*EXERCISE INSTRUCTIONS:* Look through the data below and count each line where the word "right" appears. Reply with the count alone.

*Source data:*
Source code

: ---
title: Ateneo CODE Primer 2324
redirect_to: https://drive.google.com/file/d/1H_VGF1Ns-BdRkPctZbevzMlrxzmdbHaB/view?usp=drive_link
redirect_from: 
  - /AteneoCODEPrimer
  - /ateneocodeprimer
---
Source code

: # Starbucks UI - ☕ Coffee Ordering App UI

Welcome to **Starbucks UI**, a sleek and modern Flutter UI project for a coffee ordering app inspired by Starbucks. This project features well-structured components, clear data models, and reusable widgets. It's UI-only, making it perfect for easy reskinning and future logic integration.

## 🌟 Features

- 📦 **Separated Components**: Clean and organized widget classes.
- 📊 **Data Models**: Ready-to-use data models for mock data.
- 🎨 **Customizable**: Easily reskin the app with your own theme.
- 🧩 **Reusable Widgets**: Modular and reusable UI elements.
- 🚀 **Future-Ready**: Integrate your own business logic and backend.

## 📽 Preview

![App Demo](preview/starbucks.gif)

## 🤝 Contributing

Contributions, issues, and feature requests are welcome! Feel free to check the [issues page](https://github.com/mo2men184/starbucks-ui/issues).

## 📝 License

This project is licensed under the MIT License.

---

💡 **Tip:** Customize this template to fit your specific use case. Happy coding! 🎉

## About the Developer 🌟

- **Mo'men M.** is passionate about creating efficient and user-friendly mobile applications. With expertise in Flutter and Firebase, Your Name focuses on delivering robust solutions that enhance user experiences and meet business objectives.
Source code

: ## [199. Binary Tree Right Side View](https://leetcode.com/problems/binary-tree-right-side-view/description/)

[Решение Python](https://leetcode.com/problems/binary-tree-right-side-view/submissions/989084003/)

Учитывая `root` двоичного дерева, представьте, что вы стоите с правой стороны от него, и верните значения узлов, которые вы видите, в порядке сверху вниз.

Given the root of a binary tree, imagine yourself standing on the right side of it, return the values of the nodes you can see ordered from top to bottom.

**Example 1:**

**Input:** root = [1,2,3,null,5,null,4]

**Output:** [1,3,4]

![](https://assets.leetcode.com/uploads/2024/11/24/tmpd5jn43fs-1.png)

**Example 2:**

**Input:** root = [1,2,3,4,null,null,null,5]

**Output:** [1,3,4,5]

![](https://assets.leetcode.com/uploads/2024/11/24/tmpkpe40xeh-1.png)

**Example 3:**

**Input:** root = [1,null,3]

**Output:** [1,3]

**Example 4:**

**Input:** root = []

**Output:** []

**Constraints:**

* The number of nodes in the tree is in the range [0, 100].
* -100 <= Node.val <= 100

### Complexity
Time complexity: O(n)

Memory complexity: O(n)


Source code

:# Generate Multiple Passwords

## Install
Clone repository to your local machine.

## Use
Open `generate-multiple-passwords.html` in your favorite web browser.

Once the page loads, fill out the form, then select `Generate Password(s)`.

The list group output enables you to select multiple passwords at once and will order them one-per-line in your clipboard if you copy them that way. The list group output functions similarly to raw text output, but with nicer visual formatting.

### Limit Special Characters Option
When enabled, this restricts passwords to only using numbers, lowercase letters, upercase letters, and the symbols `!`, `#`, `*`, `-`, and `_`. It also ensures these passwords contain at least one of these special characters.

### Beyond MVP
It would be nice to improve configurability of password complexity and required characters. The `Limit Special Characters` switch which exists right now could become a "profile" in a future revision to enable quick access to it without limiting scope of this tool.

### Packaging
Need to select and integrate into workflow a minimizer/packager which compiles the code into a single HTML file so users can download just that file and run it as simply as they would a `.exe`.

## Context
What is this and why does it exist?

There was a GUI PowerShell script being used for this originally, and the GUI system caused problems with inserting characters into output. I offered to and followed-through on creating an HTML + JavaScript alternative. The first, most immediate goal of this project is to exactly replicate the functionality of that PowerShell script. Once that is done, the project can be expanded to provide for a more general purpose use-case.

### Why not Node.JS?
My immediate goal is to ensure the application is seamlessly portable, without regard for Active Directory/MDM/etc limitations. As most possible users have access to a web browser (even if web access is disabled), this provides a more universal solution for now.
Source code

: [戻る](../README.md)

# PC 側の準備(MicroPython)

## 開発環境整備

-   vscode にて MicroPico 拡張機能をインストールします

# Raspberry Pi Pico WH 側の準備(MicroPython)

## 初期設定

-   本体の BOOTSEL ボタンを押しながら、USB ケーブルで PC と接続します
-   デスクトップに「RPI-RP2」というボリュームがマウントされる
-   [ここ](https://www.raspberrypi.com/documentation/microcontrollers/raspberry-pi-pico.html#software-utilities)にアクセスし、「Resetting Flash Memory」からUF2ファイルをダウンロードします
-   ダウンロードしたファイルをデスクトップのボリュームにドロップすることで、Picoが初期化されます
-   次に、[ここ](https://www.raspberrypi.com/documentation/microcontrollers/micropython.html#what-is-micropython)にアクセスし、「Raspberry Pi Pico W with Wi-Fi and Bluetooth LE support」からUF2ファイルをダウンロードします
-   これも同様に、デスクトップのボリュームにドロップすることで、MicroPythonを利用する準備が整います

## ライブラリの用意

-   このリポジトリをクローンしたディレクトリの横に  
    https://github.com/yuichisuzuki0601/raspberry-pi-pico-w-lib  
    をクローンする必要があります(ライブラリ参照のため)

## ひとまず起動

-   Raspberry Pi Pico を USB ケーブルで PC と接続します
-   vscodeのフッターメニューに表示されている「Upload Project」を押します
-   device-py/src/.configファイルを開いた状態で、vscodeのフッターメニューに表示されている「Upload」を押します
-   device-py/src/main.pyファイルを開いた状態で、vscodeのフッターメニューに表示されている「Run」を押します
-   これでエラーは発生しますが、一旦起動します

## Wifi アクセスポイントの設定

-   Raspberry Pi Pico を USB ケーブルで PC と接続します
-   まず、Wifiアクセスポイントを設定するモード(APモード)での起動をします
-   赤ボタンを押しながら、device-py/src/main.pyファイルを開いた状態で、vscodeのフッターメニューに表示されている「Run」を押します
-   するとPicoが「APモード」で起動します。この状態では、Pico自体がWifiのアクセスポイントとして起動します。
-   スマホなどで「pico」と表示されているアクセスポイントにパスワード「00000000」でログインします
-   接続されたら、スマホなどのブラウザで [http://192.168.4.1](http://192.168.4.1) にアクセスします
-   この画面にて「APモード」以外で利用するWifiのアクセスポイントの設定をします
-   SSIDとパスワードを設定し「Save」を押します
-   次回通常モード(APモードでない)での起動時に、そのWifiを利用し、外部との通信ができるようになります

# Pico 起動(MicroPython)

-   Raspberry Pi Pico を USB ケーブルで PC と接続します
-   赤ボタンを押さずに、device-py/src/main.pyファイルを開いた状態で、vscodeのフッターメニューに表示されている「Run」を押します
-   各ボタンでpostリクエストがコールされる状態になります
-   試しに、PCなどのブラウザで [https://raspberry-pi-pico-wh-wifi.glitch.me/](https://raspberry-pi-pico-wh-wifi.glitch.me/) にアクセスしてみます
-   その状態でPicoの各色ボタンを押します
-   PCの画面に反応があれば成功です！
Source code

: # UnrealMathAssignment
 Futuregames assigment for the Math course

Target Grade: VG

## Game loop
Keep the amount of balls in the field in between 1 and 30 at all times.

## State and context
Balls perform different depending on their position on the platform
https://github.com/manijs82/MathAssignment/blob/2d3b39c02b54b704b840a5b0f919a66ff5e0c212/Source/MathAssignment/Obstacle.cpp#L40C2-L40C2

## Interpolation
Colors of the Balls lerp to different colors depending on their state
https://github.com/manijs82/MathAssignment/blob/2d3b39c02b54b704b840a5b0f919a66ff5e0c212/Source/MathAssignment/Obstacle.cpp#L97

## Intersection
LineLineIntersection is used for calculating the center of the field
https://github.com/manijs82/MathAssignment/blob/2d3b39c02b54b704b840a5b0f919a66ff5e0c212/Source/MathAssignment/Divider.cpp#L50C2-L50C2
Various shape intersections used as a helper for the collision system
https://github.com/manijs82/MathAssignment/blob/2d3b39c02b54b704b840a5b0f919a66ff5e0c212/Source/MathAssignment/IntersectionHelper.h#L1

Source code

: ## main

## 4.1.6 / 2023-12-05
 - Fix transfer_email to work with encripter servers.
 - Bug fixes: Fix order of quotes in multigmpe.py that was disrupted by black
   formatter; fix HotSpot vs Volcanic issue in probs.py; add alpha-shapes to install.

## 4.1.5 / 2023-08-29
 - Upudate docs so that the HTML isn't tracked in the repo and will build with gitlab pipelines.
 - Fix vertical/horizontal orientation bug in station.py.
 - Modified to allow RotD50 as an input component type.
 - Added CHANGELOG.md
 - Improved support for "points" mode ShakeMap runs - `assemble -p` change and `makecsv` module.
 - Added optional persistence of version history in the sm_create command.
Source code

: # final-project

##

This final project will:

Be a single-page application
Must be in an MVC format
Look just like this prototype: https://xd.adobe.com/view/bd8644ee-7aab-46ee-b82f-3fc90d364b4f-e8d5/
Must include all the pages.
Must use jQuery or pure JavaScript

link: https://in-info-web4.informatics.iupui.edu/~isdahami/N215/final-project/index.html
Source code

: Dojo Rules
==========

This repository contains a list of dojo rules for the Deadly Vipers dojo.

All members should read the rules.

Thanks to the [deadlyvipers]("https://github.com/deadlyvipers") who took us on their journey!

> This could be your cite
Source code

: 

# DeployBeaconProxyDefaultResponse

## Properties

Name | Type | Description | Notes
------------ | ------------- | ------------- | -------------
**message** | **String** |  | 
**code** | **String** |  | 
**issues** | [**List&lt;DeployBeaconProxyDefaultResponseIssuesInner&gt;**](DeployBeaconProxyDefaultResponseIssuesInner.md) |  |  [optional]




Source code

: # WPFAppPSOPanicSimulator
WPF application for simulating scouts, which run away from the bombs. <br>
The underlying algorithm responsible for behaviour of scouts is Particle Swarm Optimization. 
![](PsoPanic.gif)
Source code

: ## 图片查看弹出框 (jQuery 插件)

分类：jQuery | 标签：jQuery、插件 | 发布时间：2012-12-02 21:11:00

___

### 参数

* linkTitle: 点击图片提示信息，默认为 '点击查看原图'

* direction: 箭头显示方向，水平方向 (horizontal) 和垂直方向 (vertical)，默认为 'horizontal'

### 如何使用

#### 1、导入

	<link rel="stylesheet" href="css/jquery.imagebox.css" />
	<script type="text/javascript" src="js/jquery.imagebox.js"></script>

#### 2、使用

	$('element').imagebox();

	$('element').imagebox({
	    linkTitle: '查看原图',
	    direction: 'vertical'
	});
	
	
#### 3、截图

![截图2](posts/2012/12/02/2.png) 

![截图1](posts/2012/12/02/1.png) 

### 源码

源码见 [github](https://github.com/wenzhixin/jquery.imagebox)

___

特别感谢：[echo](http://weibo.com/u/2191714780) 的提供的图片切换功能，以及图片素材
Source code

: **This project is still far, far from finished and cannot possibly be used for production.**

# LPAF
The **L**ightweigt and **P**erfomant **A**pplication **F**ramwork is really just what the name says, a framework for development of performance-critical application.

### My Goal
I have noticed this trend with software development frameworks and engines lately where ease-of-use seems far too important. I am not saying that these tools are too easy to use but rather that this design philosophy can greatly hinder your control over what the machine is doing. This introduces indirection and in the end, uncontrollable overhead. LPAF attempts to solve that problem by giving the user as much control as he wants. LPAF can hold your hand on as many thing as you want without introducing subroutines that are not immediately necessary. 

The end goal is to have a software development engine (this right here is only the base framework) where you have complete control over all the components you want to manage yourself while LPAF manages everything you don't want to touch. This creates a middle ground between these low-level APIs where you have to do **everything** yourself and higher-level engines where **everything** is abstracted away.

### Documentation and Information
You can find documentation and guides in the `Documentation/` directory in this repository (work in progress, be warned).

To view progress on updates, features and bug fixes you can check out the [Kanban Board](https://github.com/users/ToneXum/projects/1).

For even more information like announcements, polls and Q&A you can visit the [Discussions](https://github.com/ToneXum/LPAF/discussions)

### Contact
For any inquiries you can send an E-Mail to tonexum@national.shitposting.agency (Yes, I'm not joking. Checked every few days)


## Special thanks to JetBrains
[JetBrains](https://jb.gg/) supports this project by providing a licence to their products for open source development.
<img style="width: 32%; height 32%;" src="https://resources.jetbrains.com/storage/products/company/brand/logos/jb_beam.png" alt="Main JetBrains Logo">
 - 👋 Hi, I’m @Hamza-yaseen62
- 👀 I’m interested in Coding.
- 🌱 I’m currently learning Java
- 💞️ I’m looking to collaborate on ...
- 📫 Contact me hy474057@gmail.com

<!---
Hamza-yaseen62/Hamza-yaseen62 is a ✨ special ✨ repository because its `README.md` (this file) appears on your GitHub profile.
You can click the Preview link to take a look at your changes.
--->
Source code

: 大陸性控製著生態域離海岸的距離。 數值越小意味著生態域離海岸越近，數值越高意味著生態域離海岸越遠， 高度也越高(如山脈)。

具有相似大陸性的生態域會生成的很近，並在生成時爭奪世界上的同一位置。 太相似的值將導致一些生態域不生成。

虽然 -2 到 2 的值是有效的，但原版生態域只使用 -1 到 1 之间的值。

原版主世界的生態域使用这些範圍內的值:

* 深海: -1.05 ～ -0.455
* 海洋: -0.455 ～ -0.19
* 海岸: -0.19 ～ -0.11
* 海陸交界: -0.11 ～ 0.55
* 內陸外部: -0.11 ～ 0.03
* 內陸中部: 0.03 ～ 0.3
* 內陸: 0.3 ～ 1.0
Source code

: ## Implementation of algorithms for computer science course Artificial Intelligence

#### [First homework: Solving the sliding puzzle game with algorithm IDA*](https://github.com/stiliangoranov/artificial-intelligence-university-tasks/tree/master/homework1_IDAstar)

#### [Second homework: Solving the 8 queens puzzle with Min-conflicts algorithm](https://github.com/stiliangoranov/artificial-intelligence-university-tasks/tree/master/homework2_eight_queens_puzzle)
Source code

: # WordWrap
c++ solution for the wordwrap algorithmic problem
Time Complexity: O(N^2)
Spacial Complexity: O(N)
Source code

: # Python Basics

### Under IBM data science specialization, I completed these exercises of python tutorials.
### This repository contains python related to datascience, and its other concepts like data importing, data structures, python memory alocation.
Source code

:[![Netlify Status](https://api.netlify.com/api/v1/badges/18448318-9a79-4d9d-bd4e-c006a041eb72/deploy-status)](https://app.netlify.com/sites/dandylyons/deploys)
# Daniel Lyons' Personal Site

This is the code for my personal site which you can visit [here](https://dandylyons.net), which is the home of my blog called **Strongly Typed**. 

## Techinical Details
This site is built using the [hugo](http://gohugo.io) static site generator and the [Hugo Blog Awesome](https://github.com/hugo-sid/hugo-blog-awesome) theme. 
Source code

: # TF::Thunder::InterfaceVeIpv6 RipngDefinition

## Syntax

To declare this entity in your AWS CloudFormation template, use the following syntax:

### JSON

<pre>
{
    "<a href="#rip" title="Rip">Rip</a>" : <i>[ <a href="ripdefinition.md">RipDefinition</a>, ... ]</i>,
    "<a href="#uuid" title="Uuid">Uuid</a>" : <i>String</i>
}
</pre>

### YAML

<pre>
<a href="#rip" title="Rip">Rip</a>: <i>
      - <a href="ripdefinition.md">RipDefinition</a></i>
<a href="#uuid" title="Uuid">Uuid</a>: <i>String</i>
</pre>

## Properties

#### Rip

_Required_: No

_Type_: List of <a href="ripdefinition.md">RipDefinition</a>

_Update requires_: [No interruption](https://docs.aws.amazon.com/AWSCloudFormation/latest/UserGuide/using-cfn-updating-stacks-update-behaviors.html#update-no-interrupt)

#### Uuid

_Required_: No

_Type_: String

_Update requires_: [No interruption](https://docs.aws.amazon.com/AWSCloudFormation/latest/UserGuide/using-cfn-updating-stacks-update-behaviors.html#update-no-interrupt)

*RESULT:* 5